Watts observed on her many trips to the Orkneys that this collaborative spirit is essential in business as well as in society. You can’t step on a competitor’s toes, she points out: “Everyone must work together in this collaborative business model.”
I confess this book had a tendency to wander off on tangents, such as a chapter about Orkney’s role in shaping Mary Shelley’s second Frankenstein monster, a character that recurs several times in her pioneering novel. Another chapter could be summarised by ‘It is always windy here’, although the descriptive Watts adds gives perspective on top of the facts. This perhaps stretches the pages count beyond what the subject matter requires, but then this is not intended to be a straight-down-the-middle textbook.
Instead, it is an engaging account of life at the edge, both figuratively, as the cutting edge of technology, and literally, in terms of being on the geographical margins. Ultimately it is an inspiring story of how a community is using the latest technology to create a better society, possibly even a better world.
However, it is also a story that reflects the charm and the allure of the place. Watts says: “It gives you stretchy belly thread and weaves you into the Orkney tapestry. You get drawn into the island story. Perhaps it is working through me now, luring you to Orkney.”

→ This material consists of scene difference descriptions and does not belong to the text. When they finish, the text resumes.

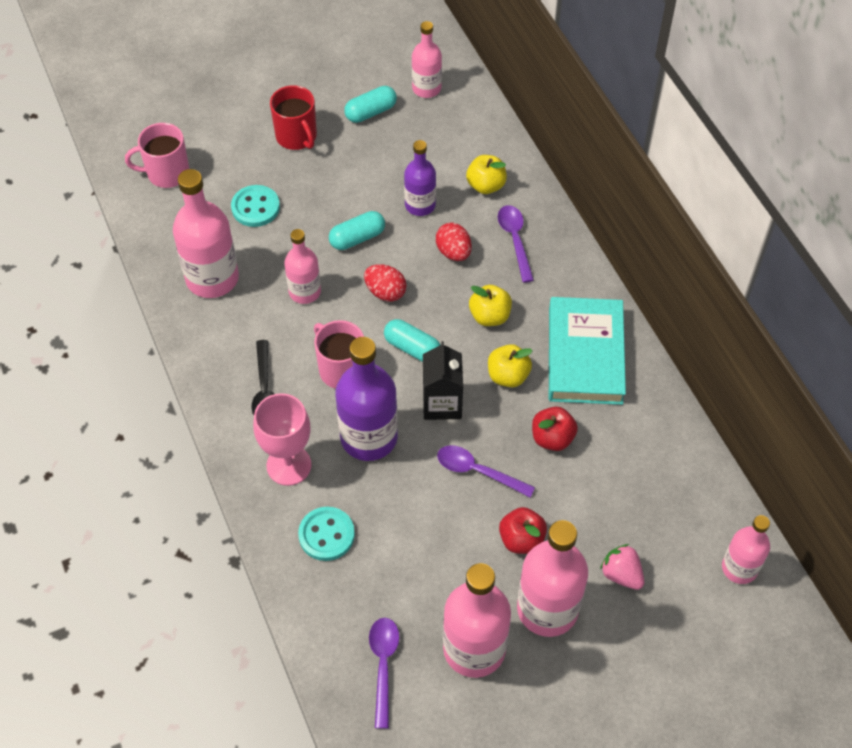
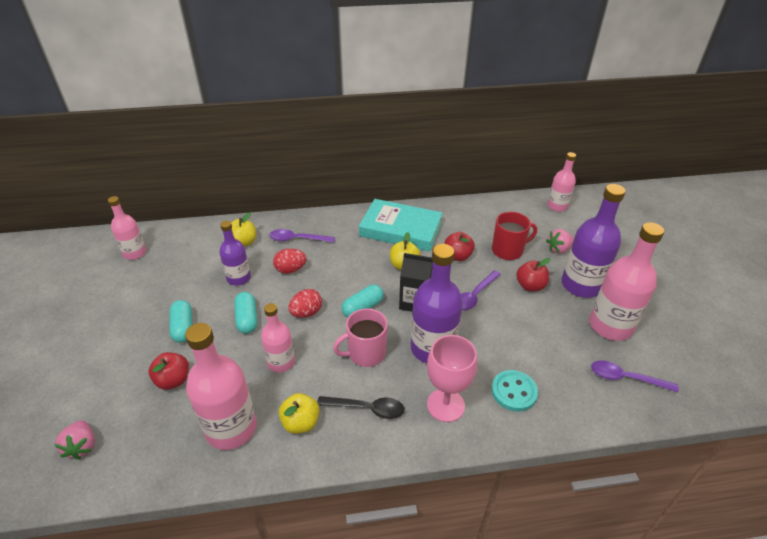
camera: 75 degrees left, 15 degrees down
pink mug [125,123,189,188] -> pink strawberry [54,420,95,460]
turquoise button [231,185,280,227] -> red apple [149,352,189,390]
red mug [270,85,317,150] -> red mug moved to [492,212,537,260]
turquoise capsule [344,86,397,123] -> turquoise capsule moved to [170,300,192,343]
yellow apple [469,285,512,326] -> yellow apple moved to [279,393,320,434]
pink bottle [517,520,588,637] -> purple bottle [561,184,626,298]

As someone who has been to the Orkneys and covered the renewable energy story in ‘Fighting the Headwinds’ for E&T last year, I recognised not only the companies and individuals who Watts interviewed for this book, but also the enormous affection for the place that comes from its natural beauty, history and people. If you haven’t been to the Orkneys, I would urge you to make the trip - and read this book before you go.